「目線を隠すのと口許を覆うのと、どちらが悪者のイメージになるか」について、考えました。日本のドラマや映画では、サングラスをしているのはだいたい悪人と相場が決まっています。どこを見ているかわからない人物が不気味なのでしょう。一方、欧米人にとって、サングラスはかっこいい人物の象徴で、大統領から多くの軍人やヒーローまで、強さをアピールする際にサングラスが愛用されますが、テレビや映画では、銀行強盗や列車強盗、テロリストなどの多くの悪人が顔の下半分を覆っています。日本の兜では、面頬(めんぽお)という顔の下半分を覆う面が一般的ですが、西欧の実用的な兜は顔の上半分、特に目の周りを覆うものが多い傾向にあります。「目は口ほどにものを言い」「目千両」などという日本人は、目線で相手の心を読み取り、西洋人は、口の動きと言葉で相手を理解するために、そこを隠すことは悪人を連想するのでしょうか。
このことは、仮面(マスク)に対するイメージともほぼ一致しそうです。仮面は、古今東西を問わず、世界の至る所で用いられますが、非キリスト教圏で好まれる傾向があるようです。アフリカには、たいへん魅力的な造形を持った仮面がたくさんあり、インドから東南アジアや東アジアでは仮面芸能がとても盛んです。
舞楽に『蘭陵王』という演目があります。6世紀の北斉の皇族・高長恭は、わずか五百騎で敵の大軍を破り洛陽を包囲したほどの猛将でしたが、類い希な美しい声と眉目秀麗であったため、時として味方の兵が見惚れて士気が上がらず、また敵に侮られるのを嫌って、必ず怪異な龍の仮面をかぶって出陣したという故事に倣った勇壮な舞楽です。これなどは、仮面のよい効果が顕れたものといえます。
三島由紀夫の『仮面の告白』は、自らの同性愛的性向に悩む若者の心理描写で知られますが、仮面は本質を隠す役割を持たされています。三島も好んだ能において、直面(ひためん、面を付けない素顔)の演者は、見所(けんじょ)と同じこの世のひとで、仮面を着けた演者は、この世ならざる霊界のひとと見做されます。

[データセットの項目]
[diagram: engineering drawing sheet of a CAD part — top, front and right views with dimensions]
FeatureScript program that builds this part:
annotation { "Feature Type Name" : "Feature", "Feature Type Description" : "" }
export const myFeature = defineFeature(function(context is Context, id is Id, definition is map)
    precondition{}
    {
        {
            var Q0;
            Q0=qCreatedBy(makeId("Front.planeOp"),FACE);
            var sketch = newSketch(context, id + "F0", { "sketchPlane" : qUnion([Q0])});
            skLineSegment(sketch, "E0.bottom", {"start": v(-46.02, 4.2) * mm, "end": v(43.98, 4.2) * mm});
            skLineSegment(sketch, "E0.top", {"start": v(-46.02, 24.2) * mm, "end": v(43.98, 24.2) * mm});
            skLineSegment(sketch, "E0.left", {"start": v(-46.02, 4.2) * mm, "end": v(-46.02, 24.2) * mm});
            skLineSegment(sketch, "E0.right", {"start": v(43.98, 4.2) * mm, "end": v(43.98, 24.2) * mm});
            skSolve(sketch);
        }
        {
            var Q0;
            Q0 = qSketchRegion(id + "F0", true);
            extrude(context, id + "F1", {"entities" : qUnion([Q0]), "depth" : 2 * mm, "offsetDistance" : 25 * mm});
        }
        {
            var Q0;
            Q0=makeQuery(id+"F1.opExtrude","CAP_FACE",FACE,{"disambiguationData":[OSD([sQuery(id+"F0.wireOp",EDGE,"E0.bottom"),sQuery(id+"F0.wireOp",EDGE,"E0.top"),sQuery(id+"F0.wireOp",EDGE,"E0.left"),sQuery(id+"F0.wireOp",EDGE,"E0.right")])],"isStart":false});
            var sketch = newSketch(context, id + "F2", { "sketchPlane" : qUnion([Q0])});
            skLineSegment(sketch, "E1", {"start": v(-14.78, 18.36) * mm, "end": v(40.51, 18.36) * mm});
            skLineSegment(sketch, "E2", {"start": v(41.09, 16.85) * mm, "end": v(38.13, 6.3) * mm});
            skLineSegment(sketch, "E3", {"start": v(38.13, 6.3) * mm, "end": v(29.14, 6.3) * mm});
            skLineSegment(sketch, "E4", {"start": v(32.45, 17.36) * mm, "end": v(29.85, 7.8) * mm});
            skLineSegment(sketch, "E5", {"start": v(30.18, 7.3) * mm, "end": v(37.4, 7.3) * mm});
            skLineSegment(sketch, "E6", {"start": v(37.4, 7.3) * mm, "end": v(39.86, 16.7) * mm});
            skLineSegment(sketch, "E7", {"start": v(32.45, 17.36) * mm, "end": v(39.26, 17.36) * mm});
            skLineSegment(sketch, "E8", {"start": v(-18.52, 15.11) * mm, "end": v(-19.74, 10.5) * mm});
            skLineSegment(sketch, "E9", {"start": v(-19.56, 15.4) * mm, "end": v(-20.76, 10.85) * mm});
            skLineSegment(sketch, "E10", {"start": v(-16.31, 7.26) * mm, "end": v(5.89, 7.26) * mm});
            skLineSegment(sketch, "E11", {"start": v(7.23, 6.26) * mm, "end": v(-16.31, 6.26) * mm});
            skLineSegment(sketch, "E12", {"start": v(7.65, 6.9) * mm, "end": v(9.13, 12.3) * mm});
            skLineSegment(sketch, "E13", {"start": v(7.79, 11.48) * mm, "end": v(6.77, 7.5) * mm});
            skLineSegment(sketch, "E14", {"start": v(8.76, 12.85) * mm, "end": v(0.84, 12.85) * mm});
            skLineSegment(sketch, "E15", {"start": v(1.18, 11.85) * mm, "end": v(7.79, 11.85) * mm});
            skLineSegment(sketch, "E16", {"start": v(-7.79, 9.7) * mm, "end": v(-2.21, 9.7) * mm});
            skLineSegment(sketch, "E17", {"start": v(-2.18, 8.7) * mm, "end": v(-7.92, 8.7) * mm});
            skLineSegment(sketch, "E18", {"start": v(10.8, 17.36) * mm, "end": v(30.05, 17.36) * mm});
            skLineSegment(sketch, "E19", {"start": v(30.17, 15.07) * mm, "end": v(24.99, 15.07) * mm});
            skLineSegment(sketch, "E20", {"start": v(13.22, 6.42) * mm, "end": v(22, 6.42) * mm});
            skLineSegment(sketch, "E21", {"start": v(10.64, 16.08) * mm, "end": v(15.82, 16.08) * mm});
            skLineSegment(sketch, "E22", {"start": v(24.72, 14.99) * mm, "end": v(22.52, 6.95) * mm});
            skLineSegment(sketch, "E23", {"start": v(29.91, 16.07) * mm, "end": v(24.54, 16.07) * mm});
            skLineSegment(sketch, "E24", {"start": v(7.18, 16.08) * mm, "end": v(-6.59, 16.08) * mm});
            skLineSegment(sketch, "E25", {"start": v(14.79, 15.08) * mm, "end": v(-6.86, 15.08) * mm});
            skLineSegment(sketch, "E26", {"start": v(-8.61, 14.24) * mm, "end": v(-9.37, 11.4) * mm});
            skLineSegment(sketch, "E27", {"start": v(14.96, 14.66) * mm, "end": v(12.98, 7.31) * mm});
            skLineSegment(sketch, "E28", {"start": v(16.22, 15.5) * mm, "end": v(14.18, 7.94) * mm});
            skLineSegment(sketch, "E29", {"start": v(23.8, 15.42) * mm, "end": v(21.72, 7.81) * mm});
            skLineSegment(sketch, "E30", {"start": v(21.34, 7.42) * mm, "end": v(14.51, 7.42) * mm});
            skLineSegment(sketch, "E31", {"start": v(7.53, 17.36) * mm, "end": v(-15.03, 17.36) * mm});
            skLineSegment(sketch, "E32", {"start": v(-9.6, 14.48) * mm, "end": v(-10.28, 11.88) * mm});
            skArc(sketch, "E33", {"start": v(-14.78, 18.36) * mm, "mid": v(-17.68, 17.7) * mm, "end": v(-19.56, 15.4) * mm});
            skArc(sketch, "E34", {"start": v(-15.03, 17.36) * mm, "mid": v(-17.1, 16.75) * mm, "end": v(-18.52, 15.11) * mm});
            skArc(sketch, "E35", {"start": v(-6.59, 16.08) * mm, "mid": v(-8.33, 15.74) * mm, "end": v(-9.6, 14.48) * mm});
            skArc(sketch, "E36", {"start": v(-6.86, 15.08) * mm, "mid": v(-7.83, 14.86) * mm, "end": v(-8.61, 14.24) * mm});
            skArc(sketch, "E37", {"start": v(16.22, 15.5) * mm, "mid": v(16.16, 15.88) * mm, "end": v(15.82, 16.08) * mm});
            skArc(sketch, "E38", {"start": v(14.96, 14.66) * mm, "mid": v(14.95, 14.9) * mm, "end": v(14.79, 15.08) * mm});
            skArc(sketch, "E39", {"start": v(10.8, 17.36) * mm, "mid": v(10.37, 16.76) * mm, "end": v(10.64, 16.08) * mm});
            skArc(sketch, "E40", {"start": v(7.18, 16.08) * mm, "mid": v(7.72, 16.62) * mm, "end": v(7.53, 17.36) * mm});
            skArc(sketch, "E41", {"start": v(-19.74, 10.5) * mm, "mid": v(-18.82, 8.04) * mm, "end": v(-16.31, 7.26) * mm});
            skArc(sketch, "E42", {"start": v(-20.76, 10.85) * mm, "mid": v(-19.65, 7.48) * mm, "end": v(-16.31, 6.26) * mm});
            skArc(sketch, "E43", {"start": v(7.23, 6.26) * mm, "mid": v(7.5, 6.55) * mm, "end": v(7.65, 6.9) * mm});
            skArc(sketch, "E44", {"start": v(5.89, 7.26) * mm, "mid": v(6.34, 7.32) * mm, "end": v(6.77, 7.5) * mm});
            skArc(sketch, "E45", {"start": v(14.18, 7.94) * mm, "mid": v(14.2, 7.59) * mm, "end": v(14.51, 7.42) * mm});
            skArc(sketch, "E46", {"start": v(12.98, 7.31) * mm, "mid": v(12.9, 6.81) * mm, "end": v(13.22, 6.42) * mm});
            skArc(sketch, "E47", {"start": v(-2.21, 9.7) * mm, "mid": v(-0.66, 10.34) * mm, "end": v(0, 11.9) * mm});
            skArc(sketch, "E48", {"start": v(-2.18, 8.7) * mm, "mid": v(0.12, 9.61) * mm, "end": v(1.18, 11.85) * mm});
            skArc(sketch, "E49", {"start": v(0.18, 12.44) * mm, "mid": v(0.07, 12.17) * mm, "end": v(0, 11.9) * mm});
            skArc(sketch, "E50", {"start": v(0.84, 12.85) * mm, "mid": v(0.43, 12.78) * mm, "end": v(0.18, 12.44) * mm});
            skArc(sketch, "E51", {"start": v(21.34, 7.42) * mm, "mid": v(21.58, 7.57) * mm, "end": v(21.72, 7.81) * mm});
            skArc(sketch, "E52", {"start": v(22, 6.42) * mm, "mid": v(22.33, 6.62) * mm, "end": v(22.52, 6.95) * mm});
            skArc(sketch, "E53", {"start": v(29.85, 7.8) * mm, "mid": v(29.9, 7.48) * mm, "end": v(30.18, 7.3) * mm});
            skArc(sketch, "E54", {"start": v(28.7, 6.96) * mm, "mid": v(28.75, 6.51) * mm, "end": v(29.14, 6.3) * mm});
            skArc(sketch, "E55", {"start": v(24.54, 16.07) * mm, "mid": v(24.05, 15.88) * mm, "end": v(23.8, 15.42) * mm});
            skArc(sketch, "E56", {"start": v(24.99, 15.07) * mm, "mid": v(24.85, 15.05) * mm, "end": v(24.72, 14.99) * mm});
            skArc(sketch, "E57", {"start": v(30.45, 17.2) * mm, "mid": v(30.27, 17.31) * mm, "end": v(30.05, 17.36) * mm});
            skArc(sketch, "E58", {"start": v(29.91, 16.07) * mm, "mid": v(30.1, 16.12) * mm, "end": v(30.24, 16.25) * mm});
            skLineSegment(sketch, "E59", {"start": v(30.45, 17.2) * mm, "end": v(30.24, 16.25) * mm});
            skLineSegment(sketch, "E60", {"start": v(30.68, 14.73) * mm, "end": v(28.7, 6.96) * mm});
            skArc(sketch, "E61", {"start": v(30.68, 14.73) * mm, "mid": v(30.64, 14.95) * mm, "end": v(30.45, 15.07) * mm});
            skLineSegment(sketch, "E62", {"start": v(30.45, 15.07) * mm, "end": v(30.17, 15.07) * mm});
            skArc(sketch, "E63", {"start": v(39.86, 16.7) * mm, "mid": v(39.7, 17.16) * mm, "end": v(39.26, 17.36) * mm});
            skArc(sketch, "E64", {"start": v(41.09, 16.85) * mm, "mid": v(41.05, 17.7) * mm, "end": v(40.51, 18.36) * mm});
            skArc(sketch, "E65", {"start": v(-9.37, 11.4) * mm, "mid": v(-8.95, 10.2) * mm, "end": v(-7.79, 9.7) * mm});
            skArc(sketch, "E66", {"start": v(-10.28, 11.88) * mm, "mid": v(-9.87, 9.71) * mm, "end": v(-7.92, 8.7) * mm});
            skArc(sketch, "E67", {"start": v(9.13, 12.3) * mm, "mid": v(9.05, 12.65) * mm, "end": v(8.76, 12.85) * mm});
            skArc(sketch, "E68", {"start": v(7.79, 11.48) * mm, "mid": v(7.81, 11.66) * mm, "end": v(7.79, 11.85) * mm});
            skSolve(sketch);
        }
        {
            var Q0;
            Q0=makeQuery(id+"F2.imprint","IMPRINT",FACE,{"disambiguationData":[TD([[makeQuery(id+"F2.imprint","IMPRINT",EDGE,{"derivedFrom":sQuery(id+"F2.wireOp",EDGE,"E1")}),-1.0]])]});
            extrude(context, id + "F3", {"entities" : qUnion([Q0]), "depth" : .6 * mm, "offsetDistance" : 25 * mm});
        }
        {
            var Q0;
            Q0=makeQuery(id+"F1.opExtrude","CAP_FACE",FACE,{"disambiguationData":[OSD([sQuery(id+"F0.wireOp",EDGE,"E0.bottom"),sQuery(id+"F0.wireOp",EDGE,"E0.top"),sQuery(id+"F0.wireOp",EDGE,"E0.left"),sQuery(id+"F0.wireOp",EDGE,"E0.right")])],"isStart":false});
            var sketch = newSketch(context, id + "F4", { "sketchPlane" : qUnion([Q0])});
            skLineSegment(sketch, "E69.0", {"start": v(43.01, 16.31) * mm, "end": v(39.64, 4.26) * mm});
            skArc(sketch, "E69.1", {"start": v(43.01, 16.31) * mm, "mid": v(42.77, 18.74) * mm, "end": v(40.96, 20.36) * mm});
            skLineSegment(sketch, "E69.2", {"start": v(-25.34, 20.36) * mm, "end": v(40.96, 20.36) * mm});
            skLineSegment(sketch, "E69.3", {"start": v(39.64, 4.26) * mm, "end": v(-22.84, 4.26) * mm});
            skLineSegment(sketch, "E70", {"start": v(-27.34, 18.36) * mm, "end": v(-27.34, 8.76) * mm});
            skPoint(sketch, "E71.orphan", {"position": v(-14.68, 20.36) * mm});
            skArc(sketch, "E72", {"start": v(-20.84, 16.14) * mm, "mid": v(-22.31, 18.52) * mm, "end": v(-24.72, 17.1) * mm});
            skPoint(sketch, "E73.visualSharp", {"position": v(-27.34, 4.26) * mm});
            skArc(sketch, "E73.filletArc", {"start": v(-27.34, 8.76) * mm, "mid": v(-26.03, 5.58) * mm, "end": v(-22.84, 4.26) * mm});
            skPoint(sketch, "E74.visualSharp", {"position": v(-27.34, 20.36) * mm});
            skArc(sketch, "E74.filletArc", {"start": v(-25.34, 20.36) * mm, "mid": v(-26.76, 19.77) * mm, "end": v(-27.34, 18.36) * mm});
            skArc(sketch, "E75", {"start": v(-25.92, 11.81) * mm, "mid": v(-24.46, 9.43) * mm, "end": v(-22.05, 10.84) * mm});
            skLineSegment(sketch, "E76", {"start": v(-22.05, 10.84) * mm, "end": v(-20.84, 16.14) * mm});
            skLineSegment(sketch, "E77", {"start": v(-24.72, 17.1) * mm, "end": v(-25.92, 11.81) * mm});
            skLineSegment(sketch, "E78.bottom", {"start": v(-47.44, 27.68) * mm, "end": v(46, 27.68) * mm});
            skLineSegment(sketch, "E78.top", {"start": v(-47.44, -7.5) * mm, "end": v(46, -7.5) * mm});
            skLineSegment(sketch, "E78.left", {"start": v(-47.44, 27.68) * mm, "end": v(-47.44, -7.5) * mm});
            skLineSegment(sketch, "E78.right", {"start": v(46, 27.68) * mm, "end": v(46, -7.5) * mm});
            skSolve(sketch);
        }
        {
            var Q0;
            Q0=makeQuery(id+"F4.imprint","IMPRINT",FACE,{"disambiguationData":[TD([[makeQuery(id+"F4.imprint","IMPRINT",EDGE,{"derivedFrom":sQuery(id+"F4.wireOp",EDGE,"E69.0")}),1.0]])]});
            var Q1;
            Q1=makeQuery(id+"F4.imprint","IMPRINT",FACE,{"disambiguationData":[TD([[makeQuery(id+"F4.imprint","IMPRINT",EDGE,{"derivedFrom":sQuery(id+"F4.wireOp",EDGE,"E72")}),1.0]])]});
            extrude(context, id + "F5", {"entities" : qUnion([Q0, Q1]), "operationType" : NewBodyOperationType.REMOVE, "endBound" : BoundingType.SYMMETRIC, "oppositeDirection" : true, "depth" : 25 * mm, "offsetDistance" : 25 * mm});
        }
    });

- 作業指示
1. 仮面についての文章に照らして、次の(a)〜(c)が文章と合っているかを「はい」か「いいえ」で答え、決め手となる文章の語句をそのまま引用してください。(a) 日本のドラマや映画では、サングラスをしている人物はだいたい悪人とされる。(b) 西欧の実用的な兜は、顔の下半分を覆うものが多い。(c) 能では、仮面を着けた演者はこの世のひとと見做される。
2. 仮面についての文章の最後の文を受けて、その先を書き継いでください。
記録はこの作業にまったく関係しません。

- 解答一覧
1.
(a) はい。「日本のドラマや映画では、サングラスをしているのはだいたい悪人と相場が決まっています」
(b) いいえ。「西欧の実用的な兜は顔の上半分、特に目の周りを覆うものが多い傾向にあります」
(c) いいえ。「仮面を着けた演者は、この世ならざる霊界のひとと見做されます」

2.
日本のこどもたちは、無邪気に縁日のお面を被って走り回りますが、欧米のこどもがお面を被るのは、ハロウィンの時くらいだそうです。イタリアではヴェネツィアの仮面カーニヴァルが有名です。中世の頃に、沈鬱な階級社会の憂さ晴らしに仮面を被り、その匿名性のもとに野放図に振る舞うことが目的でした。ただその反社会性ゆえに、永い間弾圧もされ、現代でも仮面には悪漢的イメージがつきまといます。キリスト教圏では、仮面によって変身する多神教的文化を、背徳的で低級なものと見做されがちです。
歴史的にも、ペストの時の医療用マスクやガスマスクなどの不気味な印象からか、マスクには、ネガティブな印象が強いようです。第一次世界大戦時のドイツ軍のヘルメットにガスマスクという姿は、非人間的な悪魔的イメージとして定着しています。その延長でしょうか、欧米人には仮面芸能に日本人ほど親近感はないようです。そして欧米では、コロナ禍初期にマスクをすることに強い反発があったのは記憶に新しいことで、法的義務が解除になったとたん、自己責任に基づいて脱マスクが一気に進みました。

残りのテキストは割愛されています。